(Stored data entries)
____

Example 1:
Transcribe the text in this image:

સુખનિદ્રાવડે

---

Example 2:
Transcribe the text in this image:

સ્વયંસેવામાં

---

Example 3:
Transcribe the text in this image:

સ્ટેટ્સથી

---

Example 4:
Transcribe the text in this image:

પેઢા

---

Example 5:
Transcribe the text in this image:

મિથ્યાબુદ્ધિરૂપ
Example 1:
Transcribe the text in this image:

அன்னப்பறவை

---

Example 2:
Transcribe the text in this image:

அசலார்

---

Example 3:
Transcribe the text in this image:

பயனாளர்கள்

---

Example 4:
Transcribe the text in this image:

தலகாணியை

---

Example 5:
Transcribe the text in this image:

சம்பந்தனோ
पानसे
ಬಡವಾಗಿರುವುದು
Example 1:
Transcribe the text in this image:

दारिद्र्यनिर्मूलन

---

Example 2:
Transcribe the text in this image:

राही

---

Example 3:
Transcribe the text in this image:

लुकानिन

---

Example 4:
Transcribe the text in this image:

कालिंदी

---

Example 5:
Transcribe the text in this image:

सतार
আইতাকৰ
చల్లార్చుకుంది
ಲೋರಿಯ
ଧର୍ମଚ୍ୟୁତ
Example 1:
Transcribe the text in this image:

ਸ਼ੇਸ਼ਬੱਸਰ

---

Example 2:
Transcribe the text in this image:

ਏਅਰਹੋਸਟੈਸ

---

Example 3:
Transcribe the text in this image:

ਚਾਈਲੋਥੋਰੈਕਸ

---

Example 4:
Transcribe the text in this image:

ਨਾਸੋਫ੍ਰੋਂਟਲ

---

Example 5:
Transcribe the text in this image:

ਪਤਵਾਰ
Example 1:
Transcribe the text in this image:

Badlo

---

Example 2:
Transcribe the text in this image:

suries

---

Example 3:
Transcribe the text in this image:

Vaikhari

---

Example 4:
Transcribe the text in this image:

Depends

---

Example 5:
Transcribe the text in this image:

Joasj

____

# Directions for this task:
Reproduce the data shown above exactly.

# Solution to the exercise:
Example 1:
Transcribe the text in this image:

સુખનિદ્રાવડે

---

Example 2:
Transcribe the text in this image:

સ્વયંસેવામાં

---

Example 3:
Transcribe the text in this image:

સ્ટેટ્સથી

---

Example 4:
Transcribe the text in this image:

પેઢા

---

Example 5:
Transcribe the text in this image:

મિથ્યાબુદ્ધિરૂપ
Example 1:
Transcribe the text in this image:

அன்னப்பறவை

---

Example 2:
Transcribe the text in this image:

அசலார்

---

Example 3:
Transcribe the text in this image:

பயனாளர்கள்

---

Example 4:
Transcribe the text in this image:

தலகாணியை

---

Example 5:
Transcribe the text in this image:

சம்பந்தனோ
पानसे
ಬಡವಾಗಿರುವುದು
Example 1:
Transcribe the text in this image:

दारिद्र्यनिर्मूलन

---

Example 2:
Transcribe the text in this image:

राही

---

Example 3:
Transcribe the text in this image:

लुकानिन

---

Example 4:
Transcribe the text in this image:

कालिंदी

---

Example 5:
Transcribe the text in this image:

सतार
আইতাকৰ
చల్లార్చుకుంది
ಲೋರಿಯ
ଧର୍ମଚ୍ୟୁତ
Example 1:
Transcribe the text in this image:

ਸ਼ੇਸ਼ਬੱਸਰ

---

Example 2:
Transcribe the text in this image:

ਏਅਰਹੋਸਟੈਸ

---

Example 3:
Transcribe the text in this image:

ਚਾਈਲੋਥੋਰੈਕਸ

---

Example 4:
Transcribe the text in this image:

ਨਾਸੋਫ੍ਰੋਂਟਲ

---

Example 5:
Transcribe the text in this image:

ਪਤਵਾਰ
Example 1:
Transcribe the text in this image:

Badlo

---

Example 2:
Transcribe the text in this image:

suries

---

Example 3:
Transcribe the text in this image:

Vaikhari

---

Example 4:
Transcribe the text in this image:

Depends

---

Example 5:
Transcribe the text in this image:

Joasj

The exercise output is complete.